The difference though is that with Veilguard people complained about what was in the game. With Hogwarts there wasn't even anything in the game itself that upset people, they were only attacking it due to its connection to the author of the books. I'd claim that they were the most childish.
 

DonkeyPunchJr

World’s Biggest Weeb
The difference though is that with Veilguard people complained about what was in the game. With Hogwarts there wasn't even anything in the game itself that upset people, they were only attacking it due to its connection to the author of the books. I'd claim that they were the most childish.
If they banned you on GAF for so much as mentioning Veilguard’s name, and you had several high profile game sites refuse to review it, and Wired magazine gave it a 1/10 and used their review as a platform to bitch about wokeness, maybe then it’d be a fair comparison to Hogwarts.
 

SABRE220

Member
Man im going to miss the old bioware...maybe theres a slight chance they might surprise me with the new mass effect but who am i kidding...theyre gone. Its just jarring seeing their decline from the original mass effect and origins to veilguard.
 

Rentahamster

Rodent Whores
But people these days just love controversy and getting on a hate train without even thinking first.
We had Hogwarts, we have Veilguard, different sides of a coin, same triggered childish response.

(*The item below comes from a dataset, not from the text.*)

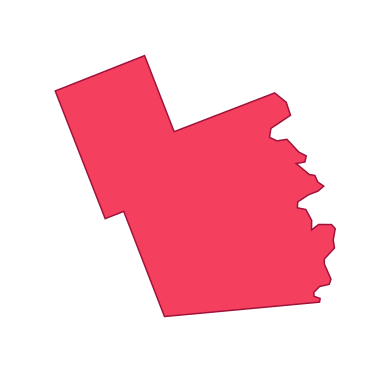 Hill, Texas, United States of America (orthographic projection), rotated 189°
{"feature_id": "52423323B5018647072048", "entity_name": "Hill", "entity_type": "district", "adm_level": 2, "iso_a3": "USA", "parent_name": "United States of America", "parent_adm1": "Texas", "projection": "orthographic", "projection_center": [-97.333, 31.987], "detail": "fine", "context": "isolated", "style": "filled", "palette": "rose", "viewbox_px": 384, "rotation_deg": 189, "n_neighbors": 0, "source": "geoboundaries", "source_scale": "gbopen_adm2", "svg_char_len": 657}
<svg xmlns="http://www.w3.org/2000/svg" viewBox="0 0 384 384"><g transform="rotate(189 192 192)"><path d="M260.2,319.3L342.9,270.4L273.6,152.1L256.4,162.2L199.7,64.7L48.8,103.2L48.8,106.9L55.1,108.1L56.1,111.8L51.2,118.6L42.0,122.3L41.1,127.6L50.1,141.7L50.8,146.6L42.5,159.0L45.0,166.6L44.8,178.2L49.1,181.7L61.9,179.7L68.0,173.2L69.4,182.7L76.8,192.5L85.5,192.9L86.0,198.8L76.5,207.5L67.7,212.6L62.8,218.4L69.3,221.5L73.3,227.6L78.8,227.6L93.6,236.4L85.2,239.3L84.8,245.5L92.7,248.1L106.5,258.9L116.0,255.8L124.0,258.1L124.0,267.2L106.7,283.2L113.0,295.4L125.9,302.8L219.1,248.8L260.2,319.3Z" fill="#f43f5e" stroke="#9f1239" stroke-width="1.5"/></g></svg>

Hogwarts and Veilguard are not different sides of the same coin. One of those games respected its franchise and fans and the other shit all over its franchise and fans. I'll let you decide which one succeeded and which one failed.

The metaphorical "coin" here isn't the games or the developers' approaches to the games' development, if I'm reading this correctly. The "coin" is the vocal minority of people triggered by culture war political stuff.